(SUPPLIED INFORMATION)
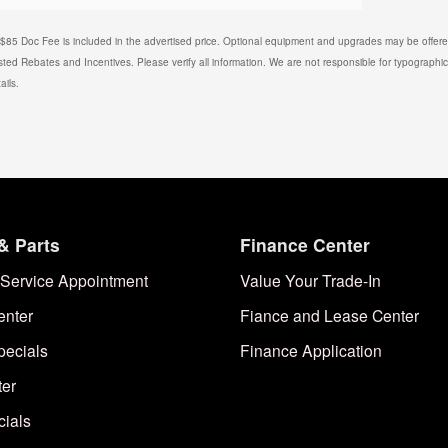
. $85 Doc Fee is included in the advertised price. Optional equipment and upgrades may be offered
isted Rebates and Incentives. Please verify all information. We are not responsible for typographical
ails.
& Parts
Finance Center
Service Appointment
Value Your Trade-In
enter
Fiance and Lease Center
pecials
Finance Application
ter
cials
(End SUPPLIED INFORMATION)
YOUR OBJECTIVE: Reproduce the listing above exactly, but skip the pictures.

ANSWER SPACE:
. $85 Doc Fee is included in the advertised price. Optional equipment and upgrades may be offered
isted Rebates and Incentives. Please verify all information. We are not responsible for typographical
ails.
& Parts
Finance Center
Service Appointment
Value Your Trade-In
enter
Fiance and Lease Center
pecials
Finance Application
ter
cials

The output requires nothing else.